Extracted text:
....

More often than not it pays to drag feet out the door at the ass crack of dawn. With June heat only weeks away, the hours between 5-8 are going to become my dear friend. I can't complain.
Sunday, March 24, 2013
I'm excited to be putting on the Sierra Vista Trail runs for a second year. Last year my good friend Dan Carter and I were able, thanks to the support and volunteered efforts of many great individuals, put on a grassroots local trail running event. We're hoping to build up on last year's race and improve some areas thanks to the feedback of runners last February.
Put this event on your calendar for Saturday, April 20th.
Registration via: http://ultrasignup.com/register.aspx?did=19477
or visit or website: http://sierravistatrailrun.wordpress.com/
Access to public desert land for recreational use is always a double edged sword, in that it positively provides a backdrop for dynamic and exuberant self adventure and discovery, but also draws in every manner of neglectful behavior imaginable. For some the desert is to spoil, for others to cherish. I'm preaching to the choir here and guilty of neglect of the highest degree.
I recall a few evenings in my youth spent around a gasoline doused couch off in the desert doing my best to make a straight face as I threw back cheap domestic beer in my formative years. Foolish! Or that time when we stacked shipping pallets high enough to require a commercial building permit, only to burn it all down to smoldering ash in a drunken angst filled stupor. For some the desert is a wasteland, no more than a rock and sand strewn rubbish heap devoid of life. For others it is a rich and diverse living organism crying out to it's stewards. "Help!"

....

Supplied entries:
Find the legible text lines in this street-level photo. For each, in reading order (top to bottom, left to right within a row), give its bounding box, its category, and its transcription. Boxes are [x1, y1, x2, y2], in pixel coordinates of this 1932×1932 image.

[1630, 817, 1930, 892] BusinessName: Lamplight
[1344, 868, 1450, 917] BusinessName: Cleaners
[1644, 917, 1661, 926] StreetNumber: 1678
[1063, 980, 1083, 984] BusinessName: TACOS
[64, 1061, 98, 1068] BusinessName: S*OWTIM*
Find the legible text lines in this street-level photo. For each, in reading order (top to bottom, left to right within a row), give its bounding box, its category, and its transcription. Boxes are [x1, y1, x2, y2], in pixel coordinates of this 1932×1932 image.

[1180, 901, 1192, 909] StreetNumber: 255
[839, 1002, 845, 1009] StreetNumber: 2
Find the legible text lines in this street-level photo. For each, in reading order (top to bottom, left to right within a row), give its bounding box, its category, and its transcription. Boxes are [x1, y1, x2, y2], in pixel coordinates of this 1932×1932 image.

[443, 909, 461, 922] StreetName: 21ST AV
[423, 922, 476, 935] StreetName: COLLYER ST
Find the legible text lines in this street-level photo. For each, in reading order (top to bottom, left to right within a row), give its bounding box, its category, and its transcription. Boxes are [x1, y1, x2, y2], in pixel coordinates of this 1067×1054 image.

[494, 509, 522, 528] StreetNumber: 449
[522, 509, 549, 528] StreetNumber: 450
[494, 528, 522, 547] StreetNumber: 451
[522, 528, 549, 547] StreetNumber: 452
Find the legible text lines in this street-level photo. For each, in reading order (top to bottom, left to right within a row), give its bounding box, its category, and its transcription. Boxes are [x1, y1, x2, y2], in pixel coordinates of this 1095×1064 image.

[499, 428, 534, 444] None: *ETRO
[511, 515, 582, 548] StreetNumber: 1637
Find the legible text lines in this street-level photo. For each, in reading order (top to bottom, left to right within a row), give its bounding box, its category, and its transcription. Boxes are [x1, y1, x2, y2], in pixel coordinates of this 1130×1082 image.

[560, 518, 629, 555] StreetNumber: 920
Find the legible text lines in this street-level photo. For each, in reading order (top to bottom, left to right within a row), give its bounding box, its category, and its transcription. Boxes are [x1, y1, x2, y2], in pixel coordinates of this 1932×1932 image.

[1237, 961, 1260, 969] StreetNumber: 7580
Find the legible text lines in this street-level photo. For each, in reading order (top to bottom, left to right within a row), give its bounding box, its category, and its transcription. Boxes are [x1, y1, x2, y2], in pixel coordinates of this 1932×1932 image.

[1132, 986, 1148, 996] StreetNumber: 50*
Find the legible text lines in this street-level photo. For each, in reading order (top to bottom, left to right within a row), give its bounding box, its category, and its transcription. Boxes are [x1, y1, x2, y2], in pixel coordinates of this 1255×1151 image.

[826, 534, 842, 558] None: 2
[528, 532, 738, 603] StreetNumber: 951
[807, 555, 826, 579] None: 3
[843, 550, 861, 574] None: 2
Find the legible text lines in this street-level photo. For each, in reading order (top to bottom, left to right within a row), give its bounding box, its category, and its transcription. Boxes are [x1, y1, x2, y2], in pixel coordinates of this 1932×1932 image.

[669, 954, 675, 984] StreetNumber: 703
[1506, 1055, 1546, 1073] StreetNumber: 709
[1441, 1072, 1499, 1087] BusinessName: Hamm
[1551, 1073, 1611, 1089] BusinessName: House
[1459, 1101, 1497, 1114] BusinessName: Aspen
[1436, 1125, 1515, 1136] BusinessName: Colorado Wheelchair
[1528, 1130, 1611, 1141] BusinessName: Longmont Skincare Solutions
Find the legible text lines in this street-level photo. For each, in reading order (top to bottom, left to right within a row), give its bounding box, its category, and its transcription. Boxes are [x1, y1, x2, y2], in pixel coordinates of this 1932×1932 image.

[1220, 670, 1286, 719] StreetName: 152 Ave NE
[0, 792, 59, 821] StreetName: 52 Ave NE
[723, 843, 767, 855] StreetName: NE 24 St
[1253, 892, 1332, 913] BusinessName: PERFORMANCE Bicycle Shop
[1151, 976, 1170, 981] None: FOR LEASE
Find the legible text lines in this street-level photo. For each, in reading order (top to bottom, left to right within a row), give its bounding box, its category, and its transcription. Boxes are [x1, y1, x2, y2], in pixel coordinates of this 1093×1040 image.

....

Task requirements: In the text about the Sierra Vista Trail runs, on what day should the event be put on the calendar?

Result for this exercise: Saturday, April 20th.